From CVE to Template: The Future of Automating Nuclei Templates with AI

Why We Did This
How We Did It
Fetching the Latest CVEs Using CVEmap
Filtering Relevant CVEs with the CVEmap API
Extracting POC Details Using AI
PDCP API to Generate Template
Reviewing and Refining the Template
Challenges We Faced
Future Improvements
Using ProjectDiscovery for Template Creation
Conclusion

Authors

Prince Chaddha

In the fast-paced world of cybersecurity, staying ahead of new vulnerabilities is a constant challenge. Every week, new vulnerabilities are disclosed, and attackers are quick to exploit them. As security teams, we need to be equally swift in identifying and addressing these vulnerabilities to protect our organizations and users.

Your ProjectDiscovery team desires to speed up the creation of Nuclei templates for new CVEs. Creating Nuclei templates manually for every new CVE is time-consuming and can lead to delays in detection. To address this, we explored how AI could automate the generation of Nuclei templates from newly disclosed CVEs.

In this blog post, I’ll walk you through how we set up an internal system to generate Nuclei templates using AI. We’ll cover our motivations, the steps we took, the challenges we faced, and the solutions we developed. Our goal is to share our experience openly, encourage collaboration, and inspire others in the cybersecurity community to explore similar approaches.

Before diving into the details, let me highlight two exciting initiatives for our community: the Templates Leaderboard, showcasing top contributors, and the Nuclei Templates Community Rewards Program, which recognizes and rewards impactful contributions. Learn more about these programs here.

= Extracted records =
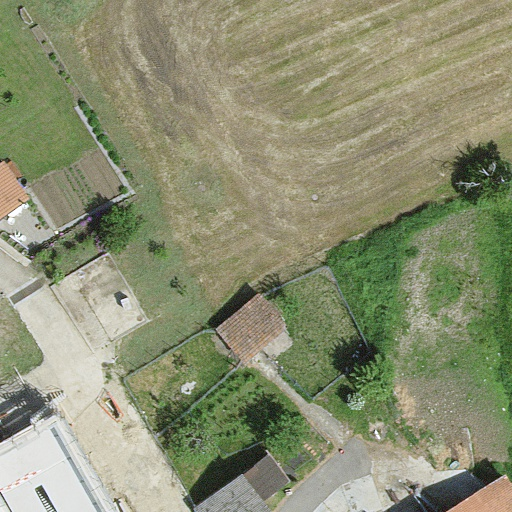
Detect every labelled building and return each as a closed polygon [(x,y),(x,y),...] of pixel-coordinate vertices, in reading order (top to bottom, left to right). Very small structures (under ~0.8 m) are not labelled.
[(4,158),(0,161),(0,226),(36,200),(4,158)] [(0,391),(52,364),(14,295),(0,302),(0,391)] [(287,323),(258,295),(213,340),(242,368),(287,323)] [(160,511),(158,511),(113,511),(60,420),(0,454),(0,505),(4,511),(160,511)] [(277,511),(284,507),(258,462),(202,511),(277,511)] [(511,511),(511,480),(510,476),(448,511),(511,511)]
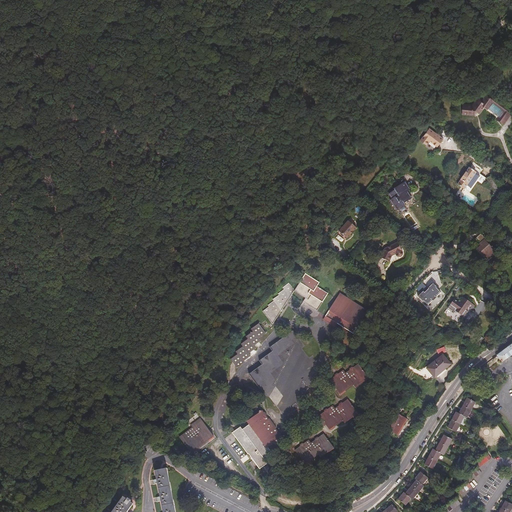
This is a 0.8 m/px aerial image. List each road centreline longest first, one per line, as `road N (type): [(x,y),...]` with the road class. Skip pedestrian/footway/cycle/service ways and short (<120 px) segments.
road 1 (tertiary): [(511,337),(457,382),(389,484),(350,511)]
road 2 (residential): [(144,511),(146,467),(161,456),(251,508)]
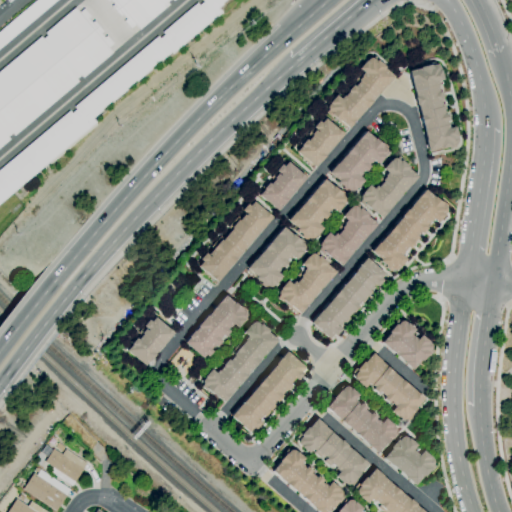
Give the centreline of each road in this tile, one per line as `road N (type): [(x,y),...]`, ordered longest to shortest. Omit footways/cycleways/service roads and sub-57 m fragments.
road 1 (primary): [(327,0),(212,102),(33,305)]
road 2 (primary): [(47,319),(142,207),(292,60)]
road 3 (residential): [(491,281),(410,286),(256,462)]
road 4 (secondary): [(468,281),(454,417),(473,511)]
road 5 (secondary): [(491,281),(511,148),(498,56)]
road 6 (residential): [(309,398),(424,509)]
road 7 (secondary): [(490,128),(468,281)]
road 8 (secondary): [(450,0),(490,128)]
road 9 (secondary): [(476,407),(491,281)]
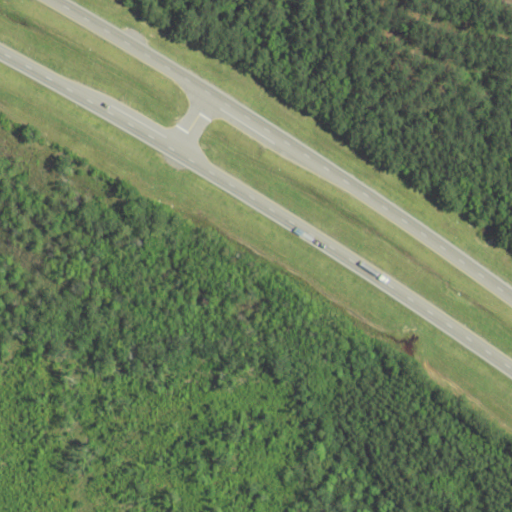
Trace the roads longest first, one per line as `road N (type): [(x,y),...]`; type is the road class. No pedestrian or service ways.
road 1 (trunk): [(0,54),(185,157),(511,374)]
road 2 (trunk): [(511,300),(46,0)]
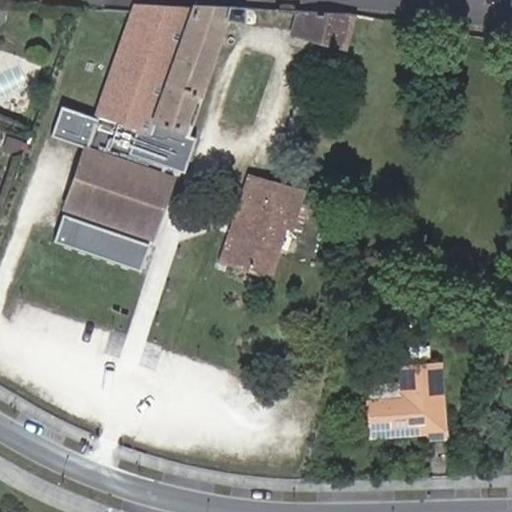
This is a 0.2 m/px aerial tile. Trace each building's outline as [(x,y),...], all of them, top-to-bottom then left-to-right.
[(85,147),(65,204),(64,204),(51,243),(139,273),(153,234),(152,234),(172,175),(182,177),(193,139),(185,136),(227,20),(244,23),(245,7),(192,3),(191,11),(134,7),(133,10),(94,119),(62,109),(51,136),(85,147)] [(348,52),(352,13),(297,10),(290,36),(348,52)] [(18,157),(22,144),(9,140),(5,151),(18,157)] [(269,278),(287,227),(295,229),(307,195),(247,176),(217,261),(269,278)] [(447,437),(441,364),(398,367),(401,400),(368,403),(371,437),(409,435),(409,429),(428,428),(429,439),(447,437)]
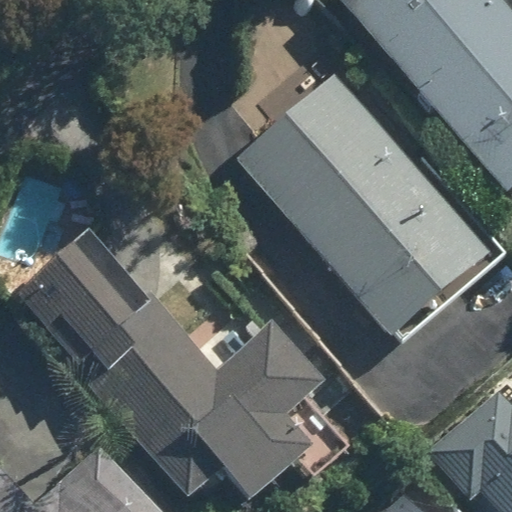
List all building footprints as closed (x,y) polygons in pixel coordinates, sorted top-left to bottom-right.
[(346,0),(335,10),(503,210),(511,201),(511,3),(509,0),(504,0),(494,9),(487,0),(346,0)] [(233,164),(389,350),(489,267),(333,82),(233,164)] [(89,240),(14,302),(69,368),(66,371),(184,511),(186,511),(221,484),(244,511),(252,511),(313,461),(287,429),(325,397),(270,331),(215,377),(148,297),(141,302),(89,240)] [(424,452),(470,511),(511,511),(511,409),(499,394),(424,452)] [(149,511),(97,453),(32,510),(0,474),(0,511),(149,511)] [(413,511),(404,501),(390,511),(413,511)]
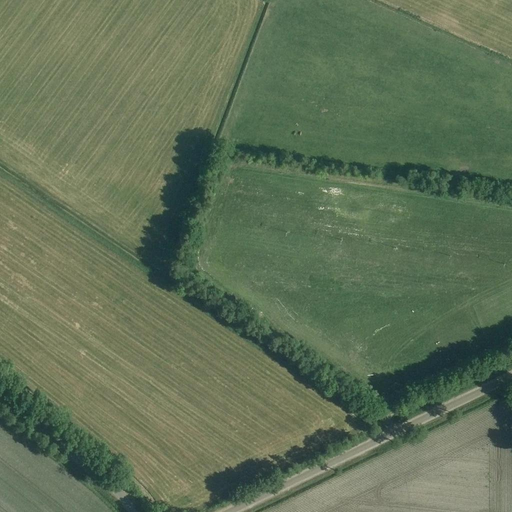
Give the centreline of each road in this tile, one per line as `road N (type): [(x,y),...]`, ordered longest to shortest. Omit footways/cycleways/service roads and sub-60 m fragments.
road 1 (unclassified): [(230,511),(511,376)]
road 2 (unclassified): [(131,511),(114,489),(0,397)]
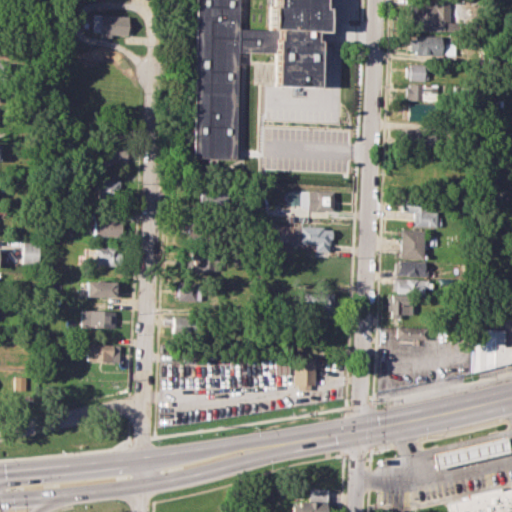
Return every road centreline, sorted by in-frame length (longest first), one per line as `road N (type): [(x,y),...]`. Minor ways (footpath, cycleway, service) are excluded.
road 1 (residential): [(374,0),(353,511)]
road 2 (residential): [(149,69),(136,511)]
road 3 (primary): [(54,494),(165,480),(335,441),(357,428)]
road 4 (primary): [(357,428),(138,455)]
road 5 (primary): [(357,428),(511,395)]
road 6 (residential): [(0,428),(141,399)]
road 7 (primary): [(138,455),(0,470)]
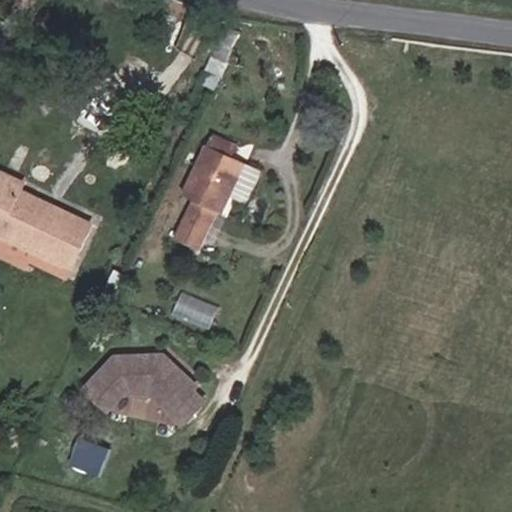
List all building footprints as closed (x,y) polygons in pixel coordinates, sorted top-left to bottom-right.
[(175,0),(112,0),(169,26),(179,1),(175,0)] [(198,145),(170,196),(207,217),(235,165),(198,145)] [(0,221),(14,191),(8,187),(11,182),(0,177),(0,221)] [(14,191),(0,221),(0,240),(54,265),(77,220),(14,191)] [(184,291),(175,313),(212,328),(221,305),(184,291)] [(181,383),(149,350),(145,350),(140,355),(134,355),(129,349),(103,349),(103,357),(94,357),(71,380),(92,401),(112,382),(116,386),(134,386),(166,419),(188,398),(177,386),(181,383)] [(104,473),(112,448),(80,439),(73,464),(104,473)]
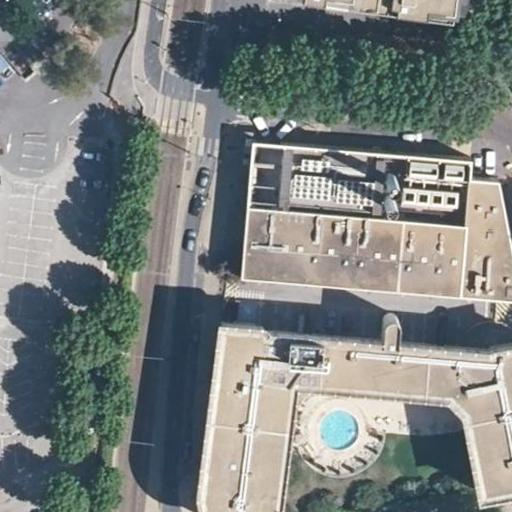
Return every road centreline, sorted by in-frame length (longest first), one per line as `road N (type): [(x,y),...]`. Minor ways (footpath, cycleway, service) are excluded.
road 1 (residential): [(170,511),(190,235),(216,92)]
road 2 (residential): [(216,92),(511,122)]
road 3 (residential): [(158,0),(150,55),(156,74),(216,92)]
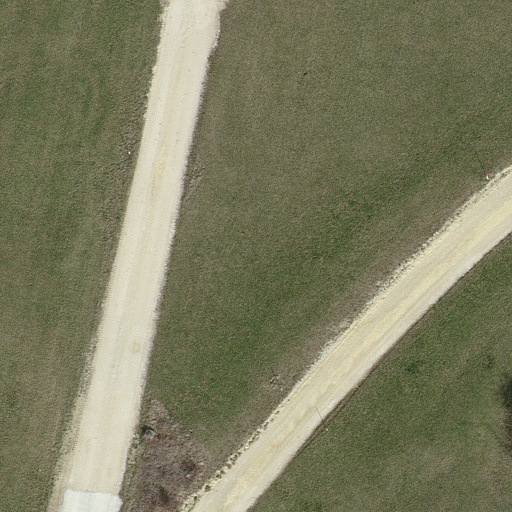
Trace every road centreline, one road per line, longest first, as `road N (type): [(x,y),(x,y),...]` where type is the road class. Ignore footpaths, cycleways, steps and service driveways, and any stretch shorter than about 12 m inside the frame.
road 1 (track): [(197,0),(89,511)]
road 2 (track): [(221,511),(375,332),(511,210)]
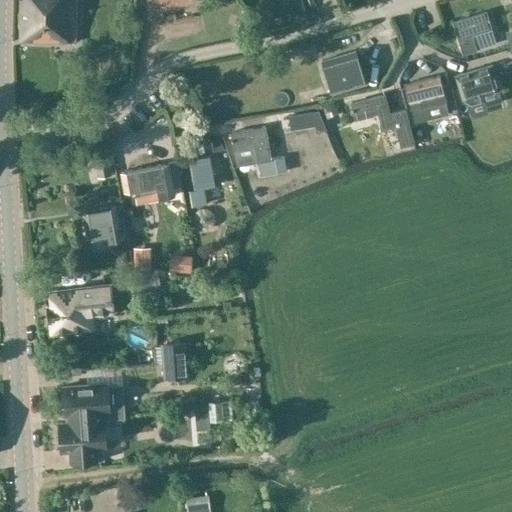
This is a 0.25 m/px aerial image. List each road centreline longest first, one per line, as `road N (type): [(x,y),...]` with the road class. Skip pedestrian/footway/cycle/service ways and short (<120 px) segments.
road 1 (residential): [(414,0),(181,60),(96,116),(1,129)]
road 2 (tertiary): [(23,511),(1,129)]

= OBJECTIVE =
Copy out the whole post on automating Nuclei templates with AI, word for word. Rely only on the post itself.

= THE REPLY =
From CVE to Template: The Future of Automating Nuclei Templates with AI

Why We Did This
How We Did It
Fetching the Latest CVEs Using CVEmap
Filtering Relevant CVEs with the CVEmap API
Extracting POC Details Using AI
PDCP API to Generate Template
Reviewing and Refining the Template
Challenges We Faced
Future Improvements
Using ProjectDiscovery for Template Creation
Conclusion

Authors

Prince Chaddha

In the fast-paced world of cybersecurity, staying ahead of new vulnerabilities is a constant challenge. Every week, new vulnerabilities are disclosed, and attackers are quick to exploit them. As security teams, we need to be equally swift in identifying and addressing these vulnerabilities to protect our organizations and users.

Your ProjectDiscovery team desires to speed up the creation of Nuclei templates for new CVEs. Creating Nuclei templates manually for every new CVE is time-consuming and can lead to delays in detection. To address this, we explored how AI could automate the generation of Nuclei templates from newly disclosed CVEs.

In this blog post, I’ll walk you through how we set up an internal system to generate Nuclei templates using AI. We’ll cover our motivations, the steps we took, the challenges we faced, and the solutions we developed. Our goal is to share our experience openly, encourage collaboration, and inspire others in the cybersecurity community to explore similar approaches.

Before diving into the details, let me highlight two exciting initiatives for our community: the Templates Leaderboard, showcasing top contributors, and the Nuclei Templates Community Rewards Program, which recognizes and rewards impactful contributions. Learn more about these programs here.